Rob Schneider made an untriumphant return to TV Thursday night in a widely panned CBS sitcom.
Rob Schneider made an untriumphant return to TV Thursday night in a widely panned CBS sitcom.
Cliff Lipson/CBS

Ay yi yi! Rob Schneider's new sitcom, whimsically titled Rob, debuted Thursday night, and the reviews were far from kind. The Saturday Night Live vet plays an OCD gardener who elopes with a Mexican-American woman he's just met. When he finally meets her extended family, they predictably loathe him, and racial misunderstandings ensue. Critics loathe Rob even more passionately, with The Daily Beast's Jace Lacob predicting it will be "the worst new show of the year" or, more ominously, the "harbinger of the Fall of Man." Here, four reasons Rob is so bad:

1. It offends on so many levels
Rob is so "deeply offensive" it makes the "stereotype-rich 2 Broke Girls appear culturally sensitive by comparison," says Lacob. There are "jokes" about erecting walls to bar Mexican immigrants from the country, money-grubbing illegal aliens, and, in the pilot's nadir, a sight gag "about raping non-English speaking Mexican grandmothers" that wouldn't be funny "in any universe or language." For a sitcom to successfully tackle race-themed comedy, says James Poniewozik at TIME, it needs dimensional characters and punchlines that reflect the nuances of modern America. Lines like, "I feel like I'm at a Julio Iglesias concert," do not accomplish that.

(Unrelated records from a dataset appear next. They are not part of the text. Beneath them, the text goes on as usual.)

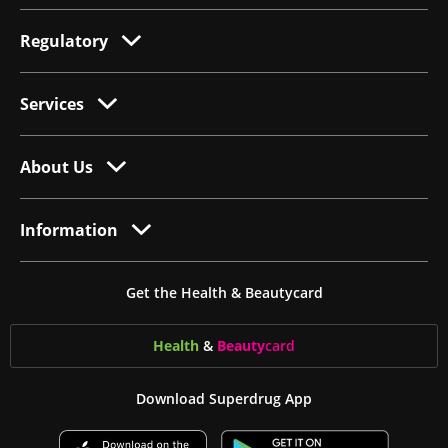
Regulatory
Services
About Us
Information
Get the Health & Beautycard
Health
&
Beauty
card
Download Superdrug App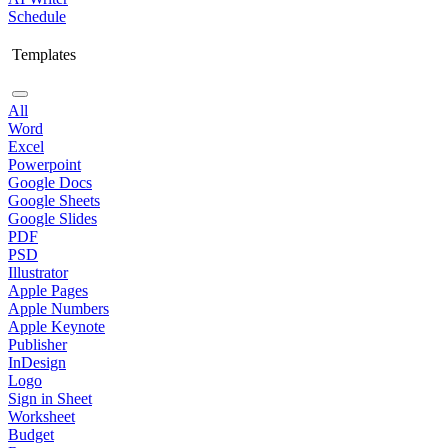
Schedule
Templates
All
Word
Excel
Powerpoint
Google Docs
Google Sheets
Google Slides
PDF
PSD
Illustrator
Apple Pages
Apple Numbers
Apple Keynote
Publisher
InDesign
Logo
Sign in Sheet
Worksheet
Budget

2. The writing is atrocious
Perhaps if the dialogue was less predictable and each joke didn't "land with a thud," Rob would be more serviceable, says Matt Zoller Seitz at New York. Unfortunately, says Mary McNamara at the Los Angeles Times, "Schneider clearly doesn't think his audience is sophisticated enough to deal with anything more nuanced than Frito-Bandito slapstick."

3. And so is the acting
Rob dredges up the tired sitcom trope (as seen in King of Queens and According to Jim) in which a "schlubby guy ends up with a hot wife," says Mark Perigard at The Boston Herald. But Schneider and Claudia Bassols, who plays his alluring partner, have zero chemistry, says David Eckstein at Zap2it. And "Schneider isn't strong (or likable) enough to carry a show," says Joanne Ostrow at the Denver Post. He falls victim to the same problem that's plagued many a Saturday Night Live alumnus, says David Hinckley at The Daily News. "A setup that might work perfectly well for a two-minute SNL sketch" makes for an abysmal half-hour sitcom.

4. The retrograde laugh track is ceaselessly grating
The canned laughter after every lame joke makes the show come off "more like a parody of a sitcom than an actual comedy" on network TV, says Lacob. And as the half-hour wears on, that laugh track "seems to taunt the viewer with its false guffaws the more overtly offensive the show gets."